About the Project
About the Project

Profile
Frank W. J. Olver

Photograph of Frank W. J. Olver

Frank W. J. Olver (b. 1924 in Croydon, U.K., d. 2013) received B.Sc., M.Sc., and D.Sc. degrees in mathematics from the University of London in 1945, 1948, and 1961, respectively. In 1945–1961 he was a founding member of the Mathematics Division and Head of the Numerical Methods Section at the National Physical Laboratory, Teddington, U.K.

Olver joined NIST in 1961 after having been recruited by Milton Abramowitz to be the author of the Chapter “Bessel Functions of Integer Order” in the Handbook of Mathematical Functions with Formulas, Graphs, and Mathematical Tables, a publication which went on to become the most widely distributed and most highly cited publication in NIST’s history.

Olver was an applied mathematician of world renown, one of the most widely recognized contemporary scholars in the field of special functions. He is particularly known for his extensive work in the study of the asymptotic solution of differential equations, i.e., the behavior of solutions as the independent variable, or some parameter, tends to infinity, and in the study of the particular solutions of differential equations known as special functions (e.g., Bessel functions, hypergeometric functions, Legendre functions). Having witnessed the birth of the computer age firsthand (as a colleague of Alan Turing at NPL, for example), Olver is also well known for his contributions to the development and analysis of numerical methods for computing special functions.
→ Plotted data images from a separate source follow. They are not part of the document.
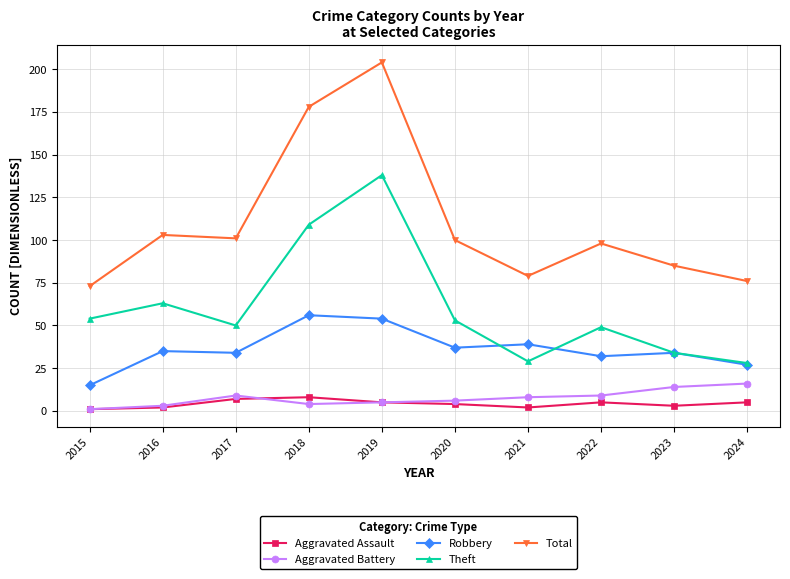

How many data points in Robbery are less than 35?

5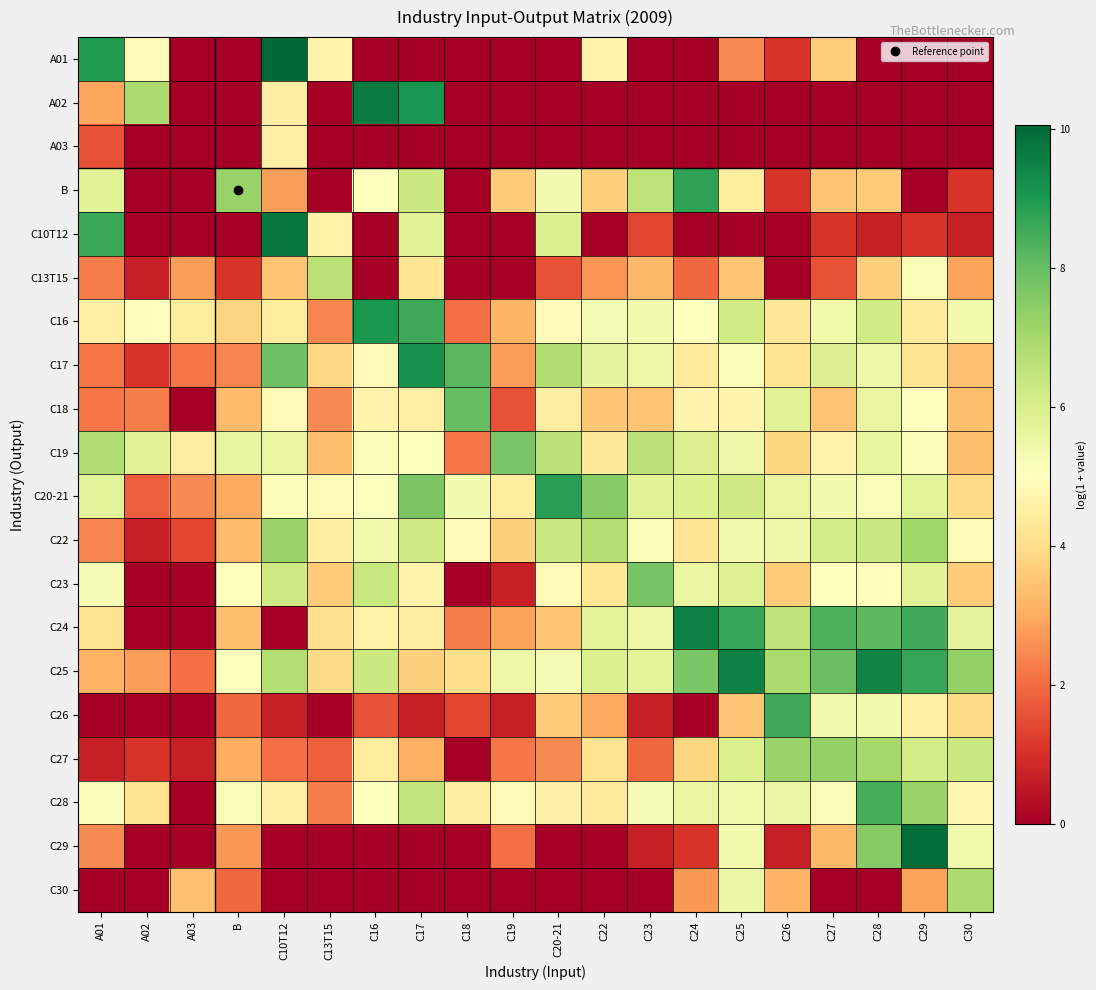

At how many categories does at least one series exceed 1?

20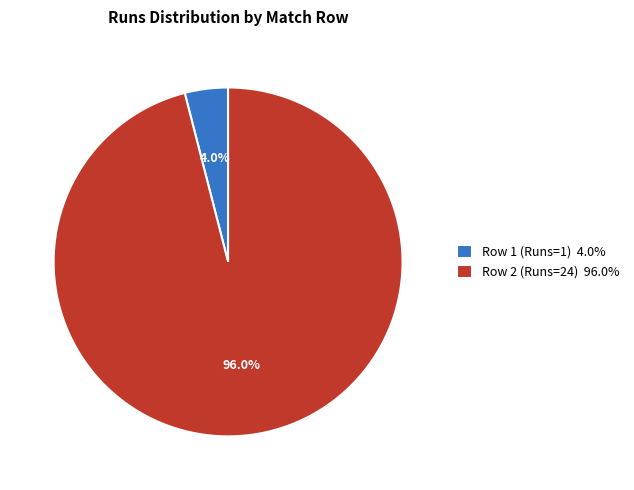

Which slice represents more than half of the pie?

Row 2 (Runs=24) 96.0%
A highly regarded expositor, Olver was author of more than 100 technical articles. His well-known book, Asymptotics and Special Functions, was reprinted in the AKP Classics Series by AK Peters, Wellesley, Massachusetts, in 1997. He also served on the Editorial Boards of several of the leading journals devoted to mathematical and/or numerical analysis, including founding Managing Editor of the SIAM Journal on Mathematical Analysis.

In 2000, a 1,074-page commemorative volume Selected Papers of F.W.J. Olver, Parts I and II (R. Wong, ed.) was published by World Scientific Publishing Co. In a review of that volume, Jet Wimp of Drexel University said that the papers “exemplify a redoubtable mathematical talent, the work of a man who has done more than almost anyone else in the 20th century to bestow on the discipline of applied mathematics the elegance and rigor that its earliest practitioners, such as Gauss and Laplace, would have wished for it.”

After leaving NIST in 1986, Olver became a professor at the Institute for Physical Science and Technology and the Department of Mathematics at the University of Maryland. In 1992 he retired, and was appointed Professor Emeritus.

Olver was elected a Fellow of the U.K. Institute of Mathematics and its Applications in 1974, and a Foreign Member of the Royal Society of Sciences, Uppsala, Sweden in 1996. He also spent time as a Visiting Fellow, or Professor, at the University of Lancaster, U.K., University College London, U.K., Cambridge University, U.K., the Royal Irish Academy, and the National University of Australia.

In 1989 the conference “Asymptotic and Computational Analysis” was held in Winnipeg, Canada, in honor of Olver’s 65th birthday, with Proceedings published by Marcel Dekker in 1990. In April 2011, NIST co-organized a conference on “Special Functions in the 21st Century: Theory & Application” which was dedicated to Olver. Later that year Olver was honored with the U.S. Department of Commerce Gold Medal, the highest honorary award granted by the Department, and was inducted into the NIST Portrait Gallery of Distinguished Scientists, Engineers, and Administrators.

Olver continued to maintain a connection to NIST after moving to the university. Most notably, he served as the Editor-in-Chief and Mathematics Editor of the online NIST Digital Library of Mathematical Functions and its 966-page print companion, the NIST Handbook of Mathematical Functions (Cambridge University Press, 2010). Fitting capstones to Olver’s long career, these works are on track to extend the legacy of the classic Abramowitz and Stegun handbook well into the 21st century. According to DLMF Project Lead Daniel Lozier, “Olver’s encyclopedic knowledge of the field, his clear vision for mathematical exposition, his keen sense of the needs of practitioners, and his unfailing attention to detail were key to the success of that project.” Olver is the author or coauthor of the following Chapters

and editor of the mathematics (and exposition) of all of them. He continued his editing work until the time of his death on April 22, 2013 at age 88.